Band of the Day



Dark, enchanting noise pop from a Brooklyn trio obsessed with The Smiths
17, is my whole world. In my room, The Smiths and girls.
lyrics from Prom

Not many bands can boast having met on one of the grandfather’s of social networking sites, Friendster. However, Travis Johnson (vocals/guitar) and Emily Ambruso (vocals/bass), two of the Brooklyn rock trio--Grooms, met on the once thriving social juggernaut. Jim Sykes (drums) completed the trio in 2009 after former member Gabriel Wurzel left the group, when they were still known as Muggabears. Grooms’ debut album, Rejoicer, was released in 2009 and focused lyrically on Johnson’s religious-fixated obsessive-compulsive disorder. In July 2011 the band released Prom, which on their label’s website, is said to be about freedom. While, Prom is meant to be catchier it still maintains the band’s signature shoegaze, electronic, 90’s rock infused sound, reminiscent of the days of Sonic Youth, My Bloody Valentine, and The Jesus and Mary Chain.

With every new decade comes a nostalgic remembering of the past.
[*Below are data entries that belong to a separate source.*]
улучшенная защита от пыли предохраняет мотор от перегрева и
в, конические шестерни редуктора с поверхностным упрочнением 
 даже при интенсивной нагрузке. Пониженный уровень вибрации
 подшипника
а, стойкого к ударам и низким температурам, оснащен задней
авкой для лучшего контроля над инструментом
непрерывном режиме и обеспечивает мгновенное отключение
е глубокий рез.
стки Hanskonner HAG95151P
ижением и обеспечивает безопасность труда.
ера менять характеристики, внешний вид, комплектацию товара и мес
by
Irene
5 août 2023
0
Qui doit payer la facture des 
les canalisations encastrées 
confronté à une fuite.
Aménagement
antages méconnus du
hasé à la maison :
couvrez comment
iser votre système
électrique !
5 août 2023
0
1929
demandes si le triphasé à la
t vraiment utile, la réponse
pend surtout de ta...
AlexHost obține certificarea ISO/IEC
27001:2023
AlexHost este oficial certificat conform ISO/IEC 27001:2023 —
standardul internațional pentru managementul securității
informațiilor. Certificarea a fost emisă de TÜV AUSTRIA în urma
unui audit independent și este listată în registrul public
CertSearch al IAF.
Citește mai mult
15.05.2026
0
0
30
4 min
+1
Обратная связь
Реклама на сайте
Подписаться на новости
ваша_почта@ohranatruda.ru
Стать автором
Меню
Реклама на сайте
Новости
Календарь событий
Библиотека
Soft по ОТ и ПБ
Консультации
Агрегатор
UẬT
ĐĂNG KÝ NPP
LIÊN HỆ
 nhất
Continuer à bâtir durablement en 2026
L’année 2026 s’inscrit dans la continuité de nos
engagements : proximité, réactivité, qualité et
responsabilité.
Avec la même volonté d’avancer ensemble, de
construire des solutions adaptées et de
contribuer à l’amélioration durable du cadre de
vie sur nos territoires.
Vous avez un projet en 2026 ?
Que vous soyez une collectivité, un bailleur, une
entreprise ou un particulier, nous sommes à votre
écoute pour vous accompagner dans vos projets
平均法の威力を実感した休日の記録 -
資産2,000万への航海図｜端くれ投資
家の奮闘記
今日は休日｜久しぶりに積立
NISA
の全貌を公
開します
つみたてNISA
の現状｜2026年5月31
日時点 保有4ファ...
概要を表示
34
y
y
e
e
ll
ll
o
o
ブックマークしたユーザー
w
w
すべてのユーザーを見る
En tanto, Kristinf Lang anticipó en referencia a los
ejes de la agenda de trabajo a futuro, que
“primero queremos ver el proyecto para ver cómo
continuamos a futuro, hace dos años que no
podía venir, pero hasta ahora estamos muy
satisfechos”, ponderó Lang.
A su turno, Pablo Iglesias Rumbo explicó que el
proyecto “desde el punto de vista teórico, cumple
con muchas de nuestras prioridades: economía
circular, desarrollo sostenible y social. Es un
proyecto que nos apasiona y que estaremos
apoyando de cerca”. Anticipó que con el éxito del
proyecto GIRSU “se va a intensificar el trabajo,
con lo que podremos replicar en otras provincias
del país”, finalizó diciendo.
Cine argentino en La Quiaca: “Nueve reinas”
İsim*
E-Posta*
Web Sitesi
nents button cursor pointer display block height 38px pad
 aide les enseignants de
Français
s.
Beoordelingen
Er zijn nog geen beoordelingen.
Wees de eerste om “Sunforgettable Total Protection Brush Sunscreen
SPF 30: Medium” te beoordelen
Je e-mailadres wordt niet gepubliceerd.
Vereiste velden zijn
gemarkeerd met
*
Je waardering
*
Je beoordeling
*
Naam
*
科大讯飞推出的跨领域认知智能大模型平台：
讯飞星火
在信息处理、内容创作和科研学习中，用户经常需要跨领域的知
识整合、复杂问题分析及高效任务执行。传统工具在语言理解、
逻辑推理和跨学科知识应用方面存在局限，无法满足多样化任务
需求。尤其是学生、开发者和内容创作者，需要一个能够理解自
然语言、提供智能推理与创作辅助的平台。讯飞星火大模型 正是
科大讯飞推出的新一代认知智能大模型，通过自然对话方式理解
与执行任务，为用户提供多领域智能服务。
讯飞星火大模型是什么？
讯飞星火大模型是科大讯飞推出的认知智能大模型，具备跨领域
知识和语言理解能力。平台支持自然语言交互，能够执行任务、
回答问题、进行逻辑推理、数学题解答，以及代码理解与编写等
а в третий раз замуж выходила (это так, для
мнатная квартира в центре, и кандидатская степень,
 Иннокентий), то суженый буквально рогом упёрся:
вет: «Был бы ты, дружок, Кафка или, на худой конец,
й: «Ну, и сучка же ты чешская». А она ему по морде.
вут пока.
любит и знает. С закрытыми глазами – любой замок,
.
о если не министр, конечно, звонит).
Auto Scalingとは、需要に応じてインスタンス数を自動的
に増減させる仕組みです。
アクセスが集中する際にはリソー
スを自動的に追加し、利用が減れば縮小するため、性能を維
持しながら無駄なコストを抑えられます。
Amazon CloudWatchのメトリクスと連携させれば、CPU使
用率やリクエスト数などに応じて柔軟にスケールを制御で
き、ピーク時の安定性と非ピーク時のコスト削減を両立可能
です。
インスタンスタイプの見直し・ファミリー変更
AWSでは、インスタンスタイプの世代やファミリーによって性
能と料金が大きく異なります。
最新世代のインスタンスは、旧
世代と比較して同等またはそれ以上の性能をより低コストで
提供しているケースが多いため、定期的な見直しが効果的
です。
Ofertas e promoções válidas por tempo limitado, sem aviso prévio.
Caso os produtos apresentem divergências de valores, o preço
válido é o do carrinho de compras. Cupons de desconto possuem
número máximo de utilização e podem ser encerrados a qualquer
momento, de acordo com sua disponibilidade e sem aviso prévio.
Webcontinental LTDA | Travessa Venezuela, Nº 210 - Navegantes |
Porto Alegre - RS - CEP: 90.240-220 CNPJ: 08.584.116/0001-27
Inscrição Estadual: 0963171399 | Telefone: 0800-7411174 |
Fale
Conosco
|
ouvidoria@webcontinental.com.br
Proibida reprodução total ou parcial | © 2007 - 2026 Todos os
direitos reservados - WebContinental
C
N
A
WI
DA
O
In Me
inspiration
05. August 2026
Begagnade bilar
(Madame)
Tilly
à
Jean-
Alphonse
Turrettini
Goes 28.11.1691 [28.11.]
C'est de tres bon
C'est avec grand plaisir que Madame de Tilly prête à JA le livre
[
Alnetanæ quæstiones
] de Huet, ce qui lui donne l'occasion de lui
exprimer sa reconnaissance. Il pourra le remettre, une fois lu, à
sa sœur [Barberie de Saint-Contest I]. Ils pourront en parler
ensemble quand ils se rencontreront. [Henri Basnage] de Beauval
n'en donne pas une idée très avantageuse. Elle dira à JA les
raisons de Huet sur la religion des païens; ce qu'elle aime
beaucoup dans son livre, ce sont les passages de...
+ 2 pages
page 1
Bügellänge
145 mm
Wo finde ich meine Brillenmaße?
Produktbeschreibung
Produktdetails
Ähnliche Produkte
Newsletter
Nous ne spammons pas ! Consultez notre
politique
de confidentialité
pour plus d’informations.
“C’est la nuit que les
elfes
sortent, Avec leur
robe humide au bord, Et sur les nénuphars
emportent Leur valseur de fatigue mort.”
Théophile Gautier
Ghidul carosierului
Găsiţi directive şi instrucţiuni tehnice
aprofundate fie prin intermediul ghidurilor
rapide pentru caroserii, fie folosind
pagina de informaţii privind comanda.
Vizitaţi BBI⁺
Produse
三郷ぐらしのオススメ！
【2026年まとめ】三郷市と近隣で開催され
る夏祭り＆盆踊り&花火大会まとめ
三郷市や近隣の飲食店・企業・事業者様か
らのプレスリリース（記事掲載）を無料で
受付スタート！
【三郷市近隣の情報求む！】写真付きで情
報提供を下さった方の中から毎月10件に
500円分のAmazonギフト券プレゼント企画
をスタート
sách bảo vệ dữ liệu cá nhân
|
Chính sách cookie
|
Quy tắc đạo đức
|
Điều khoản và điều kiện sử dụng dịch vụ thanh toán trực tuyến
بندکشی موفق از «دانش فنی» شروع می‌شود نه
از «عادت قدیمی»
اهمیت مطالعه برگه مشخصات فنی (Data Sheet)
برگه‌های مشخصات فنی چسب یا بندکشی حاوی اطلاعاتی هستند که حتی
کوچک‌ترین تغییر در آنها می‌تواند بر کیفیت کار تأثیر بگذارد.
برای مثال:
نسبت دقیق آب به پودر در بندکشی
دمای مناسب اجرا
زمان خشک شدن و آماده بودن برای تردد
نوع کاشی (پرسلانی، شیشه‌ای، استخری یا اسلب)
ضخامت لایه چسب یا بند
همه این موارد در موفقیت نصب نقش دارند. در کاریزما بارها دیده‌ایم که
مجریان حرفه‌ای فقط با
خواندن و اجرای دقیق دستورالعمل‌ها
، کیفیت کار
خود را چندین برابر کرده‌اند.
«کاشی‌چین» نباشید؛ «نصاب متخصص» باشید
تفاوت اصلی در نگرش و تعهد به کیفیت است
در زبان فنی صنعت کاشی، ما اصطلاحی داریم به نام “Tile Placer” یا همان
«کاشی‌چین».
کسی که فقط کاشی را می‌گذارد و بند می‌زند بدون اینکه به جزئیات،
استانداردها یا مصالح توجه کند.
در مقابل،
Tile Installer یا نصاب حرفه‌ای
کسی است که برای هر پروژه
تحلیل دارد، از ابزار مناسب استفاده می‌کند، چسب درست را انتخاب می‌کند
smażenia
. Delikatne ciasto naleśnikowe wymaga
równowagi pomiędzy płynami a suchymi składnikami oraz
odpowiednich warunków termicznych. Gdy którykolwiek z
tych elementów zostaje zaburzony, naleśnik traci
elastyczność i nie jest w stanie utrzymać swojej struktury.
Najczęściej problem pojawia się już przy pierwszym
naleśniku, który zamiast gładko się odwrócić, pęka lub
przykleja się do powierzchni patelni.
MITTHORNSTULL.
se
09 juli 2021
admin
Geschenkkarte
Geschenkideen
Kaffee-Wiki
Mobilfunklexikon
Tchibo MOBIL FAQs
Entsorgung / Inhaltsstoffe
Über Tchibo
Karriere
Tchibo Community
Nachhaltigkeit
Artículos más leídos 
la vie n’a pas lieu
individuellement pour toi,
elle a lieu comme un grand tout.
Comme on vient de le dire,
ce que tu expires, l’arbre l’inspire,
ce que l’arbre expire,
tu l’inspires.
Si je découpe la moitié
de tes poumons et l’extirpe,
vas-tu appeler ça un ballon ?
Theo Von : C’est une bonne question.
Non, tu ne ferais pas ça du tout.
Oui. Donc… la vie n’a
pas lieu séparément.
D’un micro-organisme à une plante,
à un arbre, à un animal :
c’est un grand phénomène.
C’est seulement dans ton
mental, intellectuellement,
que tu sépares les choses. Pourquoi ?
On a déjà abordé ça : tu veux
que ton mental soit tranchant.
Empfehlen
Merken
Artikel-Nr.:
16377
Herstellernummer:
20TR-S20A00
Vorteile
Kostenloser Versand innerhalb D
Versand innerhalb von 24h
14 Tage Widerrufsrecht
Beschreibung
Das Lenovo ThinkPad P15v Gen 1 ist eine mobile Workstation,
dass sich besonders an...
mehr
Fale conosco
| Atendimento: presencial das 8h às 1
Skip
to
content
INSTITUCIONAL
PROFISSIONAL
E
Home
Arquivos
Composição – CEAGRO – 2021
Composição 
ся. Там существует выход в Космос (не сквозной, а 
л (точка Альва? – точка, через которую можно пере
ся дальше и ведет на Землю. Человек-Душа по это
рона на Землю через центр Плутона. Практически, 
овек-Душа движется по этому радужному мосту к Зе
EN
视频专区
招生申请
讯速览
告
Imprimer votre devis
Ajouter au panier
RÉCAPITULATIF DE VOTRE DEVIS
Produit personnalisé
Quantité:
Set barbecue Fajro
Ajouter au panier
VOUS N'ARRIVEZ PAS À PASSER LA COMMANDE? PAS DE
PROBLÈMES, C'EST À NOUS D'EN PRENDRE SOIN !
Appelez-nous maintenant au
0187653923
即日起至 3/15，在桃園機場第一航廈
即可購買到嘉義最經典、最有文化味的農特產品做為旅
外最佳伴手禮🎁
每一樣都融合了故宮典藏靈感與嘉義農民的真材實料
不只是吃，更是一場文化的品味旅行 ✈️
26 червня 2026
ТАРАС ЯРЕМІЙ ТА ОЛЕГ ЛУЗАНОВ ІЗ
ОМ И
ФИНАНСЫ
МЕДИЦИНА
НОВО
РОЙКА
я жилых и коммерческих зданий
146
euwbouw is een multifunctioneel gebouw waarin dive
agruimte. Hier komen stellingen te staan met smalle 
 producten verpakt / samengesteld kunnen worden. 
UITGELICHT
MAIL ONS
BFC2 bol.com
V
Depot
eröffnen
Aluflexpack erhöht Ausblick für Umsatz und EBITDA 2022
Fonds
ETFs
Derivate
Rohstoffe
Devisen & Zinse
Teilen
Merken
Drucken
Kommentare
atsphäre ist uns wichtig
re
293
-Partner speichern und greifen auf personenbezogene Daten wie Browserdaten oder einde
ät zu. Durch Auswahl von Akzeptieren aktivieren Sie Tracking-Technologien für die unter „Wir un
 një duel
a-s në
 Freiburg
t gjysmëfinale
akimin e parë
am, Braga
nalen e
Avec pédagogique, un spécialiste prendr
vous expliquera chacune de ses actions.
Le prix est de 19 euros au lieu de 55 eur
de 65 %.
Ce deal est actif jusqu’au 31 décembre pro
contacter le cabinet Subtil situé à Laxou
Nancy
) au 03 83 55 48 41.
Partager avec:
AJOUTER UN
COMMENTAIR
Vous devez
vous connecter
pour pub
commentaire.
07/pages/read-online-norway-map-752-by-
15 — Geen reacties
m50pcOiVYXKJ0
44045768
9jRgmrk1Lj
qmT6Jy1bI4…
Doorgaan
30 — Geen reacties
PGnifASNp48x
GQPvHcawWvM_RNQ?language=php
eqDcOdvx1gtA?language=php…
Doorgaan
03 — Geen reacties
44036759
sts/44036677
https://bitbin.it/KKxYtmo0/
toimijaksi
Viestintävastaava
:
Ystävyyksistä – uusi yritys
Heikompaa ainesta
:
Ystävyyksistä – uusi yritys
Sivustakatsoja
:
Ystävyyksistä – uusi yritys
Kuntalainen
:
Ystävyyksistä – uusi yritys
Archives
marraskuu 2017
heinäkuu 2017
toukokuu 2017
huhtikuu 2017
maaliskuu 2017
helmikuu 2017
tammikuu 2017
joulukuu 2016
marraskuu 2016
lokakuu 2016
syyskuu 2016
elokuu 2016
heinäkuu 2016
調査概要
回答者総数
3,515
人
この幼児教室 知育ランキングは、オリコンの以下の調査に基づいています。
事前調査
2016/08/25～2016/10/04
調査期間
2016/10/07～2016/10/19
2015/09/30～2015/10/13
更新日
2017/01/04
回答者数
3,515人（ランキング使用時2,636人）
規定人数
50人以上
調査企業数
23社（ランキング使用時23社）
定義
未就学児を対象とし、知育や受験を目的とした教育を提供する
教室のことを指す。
For years now, bands have been mining the sounds of the '80s and '90s—synthpop, shoegaze, grunge, you name it—but it's almost to the point where memories of the aughts will be borrowed in the same vein. Brooklyn noise-pop trio Grooms know a little bit about recent nostalgia; singer/guitarist Travis Johnson met bassist/vocalist Emily Ambruso on the long gone social network Friendster. The band's sound, however, is a straight mix of the best parts of the past 30 years of alternative rock: bursts of noisy, detuned fuzz from peak era Sonic Youth; the headstrong rush of My Bloody Valentine; the snaky woven guitar tapestry of Polvo. The band’s most recent album is even titled Prom—a direct nod to high school, yes, but also an apt description of what to expect. Prom is formal and sincere, yet there’s something awkward and maybe even a little dramatic at how well Grooms reminds the listener of their favorite bands. The record opens on a dark note: “Tiger Trees” is full of skittering electronic percussion and a foreboding cloud of distortion as Johnson sings “I want you to believe my name.” Both “Prom” and “Imagining the Bodies” ride some heavy low-end stomp before blooming into intricate guitar workouts. Johnson isn’t afraid to hide his inspirations, namechecking The Smiths on “Prom” and taking to the band’s blog to pour over favorite lyrics by Morrissey, Guided By Voices, and Smog. He’s also not afraid to save some of Grooms’ best material for the end; “Sharing” features Ambruso on lead vocals and is both the records shortest and catchiest track, and closer “3D Voices” might as well be the groups thesis statement, with one of the better guitar breakdowns this side of Daydream Nation. The song is almost two-faced in its blunt directness (just try not to break something jumping around to the frantic last minute) and the obscure obliqueness of the lyrics. Grooms are a band that is both modern and vintage—ideal for people who grew up on Friendster and those too old or too young to get the reference.